Certificates - Hetzner Docs

@emilion @geoffl @publius @aires @matildalove @soatok Here a scope we recently reviewed (company name removed to protect the guilty) "Planning, building, delivering and running full-scope outsourcing services, end-to-end
support, business solutions, consulting services and security services
".
Still without the SOA this does not give me ANY evidence that they are good - So much so that we've often joked that it's faster and easier to become DA in a pentest of a company with ISO27k than one without (based on 10's of companies so not a large enough sample size).
So no what I'm saying is exactly that without the SOA it is not the paper worth it is written on, and even with the SOA all you know is that they have a good ISMS (which I support) but not necessarily does any RealSecurityâ„¢.

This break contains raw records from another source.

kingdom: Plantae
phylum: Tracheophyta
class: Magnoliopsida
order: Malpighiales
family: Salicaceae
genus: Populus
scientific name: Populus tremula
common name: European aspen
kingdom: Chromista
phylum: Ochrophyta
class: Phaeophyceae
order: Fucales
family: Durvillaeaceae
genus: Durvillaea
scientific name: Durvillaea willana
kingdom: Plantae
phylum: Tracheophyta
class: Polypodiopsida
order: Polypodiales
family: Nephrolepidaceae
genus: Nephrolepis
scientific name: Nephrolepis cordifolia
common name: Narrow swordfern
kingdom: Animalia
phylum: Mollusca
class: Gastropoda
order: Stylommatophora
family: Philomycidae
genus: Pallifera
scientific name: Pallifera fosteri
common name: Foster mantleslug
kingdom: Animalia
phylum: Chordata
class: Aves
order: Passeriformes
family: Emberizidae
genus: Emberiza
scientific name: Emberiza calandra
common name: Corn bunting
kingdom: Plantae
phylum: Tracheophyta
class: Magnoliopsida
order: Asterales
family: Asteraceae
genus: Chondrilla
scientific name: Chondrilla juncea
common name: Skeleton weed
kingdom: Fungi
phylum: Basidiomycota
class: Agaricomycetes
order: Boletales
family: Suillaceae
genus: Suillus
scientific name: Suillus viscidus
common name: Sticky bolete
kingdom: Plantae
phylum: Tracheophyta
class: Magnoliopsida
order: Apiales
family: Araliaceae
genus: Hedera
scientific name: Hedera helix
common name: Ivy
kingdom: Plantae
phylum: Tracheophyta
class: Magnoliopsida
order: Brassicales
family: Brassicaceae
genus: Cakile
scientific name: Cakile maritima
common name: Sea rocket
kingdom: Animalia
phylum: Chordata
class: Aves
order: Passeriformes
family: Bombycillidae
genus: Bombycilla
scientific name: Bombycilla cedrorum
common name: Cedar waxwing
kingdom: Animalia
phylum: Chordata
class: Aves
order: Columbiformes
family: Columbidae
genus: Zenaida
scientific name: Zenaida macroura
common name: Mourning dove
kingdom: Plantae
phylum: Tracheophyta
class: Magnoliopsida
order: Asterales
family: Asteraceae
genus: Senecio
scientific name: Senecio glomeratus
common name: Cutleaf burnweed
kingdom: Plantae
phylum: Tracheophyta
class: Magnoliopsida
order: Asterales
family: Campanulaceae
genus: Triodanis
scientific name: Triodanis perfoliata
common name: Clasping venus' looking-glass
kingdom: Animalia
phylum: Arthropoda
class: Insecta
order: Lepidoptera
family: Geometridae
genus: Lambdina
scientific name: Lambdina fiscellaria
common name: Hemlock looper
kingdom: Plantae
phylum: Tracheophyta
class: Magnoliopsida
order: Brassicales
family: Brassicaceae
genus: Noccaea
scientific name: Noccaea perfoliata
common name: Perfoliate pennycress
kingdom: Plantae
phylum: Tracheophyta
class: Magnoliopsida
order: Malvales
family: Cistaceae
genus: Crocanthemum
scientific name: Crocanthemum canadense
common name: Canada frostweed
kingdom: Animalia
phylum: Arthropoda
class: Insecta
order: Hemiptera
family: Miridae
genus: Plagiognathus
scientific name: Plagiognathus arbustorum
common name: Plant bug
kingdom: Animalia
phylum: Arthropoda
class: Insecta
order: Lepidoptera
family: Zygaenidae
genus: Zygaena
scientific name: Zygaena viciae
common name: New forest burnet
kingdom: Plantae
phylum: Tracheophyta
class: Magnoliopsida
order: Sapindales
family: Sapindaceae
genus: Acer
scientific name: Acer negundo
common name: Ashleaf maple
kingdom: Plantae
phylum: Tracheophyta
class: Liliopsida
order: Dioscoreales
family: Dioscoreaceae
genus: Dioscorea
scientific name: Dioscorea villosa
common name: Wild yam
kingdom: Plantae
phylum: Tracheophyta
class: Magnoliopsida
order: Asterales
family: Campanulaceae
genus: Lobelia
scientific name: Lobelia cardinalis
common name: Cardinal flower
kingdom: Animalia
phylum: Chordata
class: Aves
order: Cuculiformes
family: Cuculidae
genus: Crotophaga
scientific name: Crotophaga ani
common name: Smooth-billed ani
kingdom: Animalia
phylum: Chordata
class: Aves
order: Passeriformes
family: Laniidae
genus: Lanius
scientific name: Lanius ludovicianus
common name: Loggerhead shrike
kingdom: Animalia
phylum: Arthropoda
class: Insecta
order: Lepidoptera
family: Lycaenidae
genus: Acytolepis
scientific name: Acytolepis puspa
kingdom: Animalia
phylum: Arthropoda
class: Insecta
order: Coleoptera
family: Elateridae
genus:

For the record just got ISO27k certified for a part of the org I currently work for and that does not change my mind - Time spent on that certification with "renowned" large international orgs would have given soooo much more protection, detection, and response spent elsewhere.
@itisiboller @geoffl @publius @aires @matildalove @soatok I know that this is a very frequent disconnect between peoples expectation and what the standard is about. ISO 27001 is a standard for the Information Security Management System. You may have very little controls with low maturity and still get certified if your management system meets requirements.
Using ISO 27001 cert for vendor due diligence is wrong. A SOC 2 report is a much better base for that.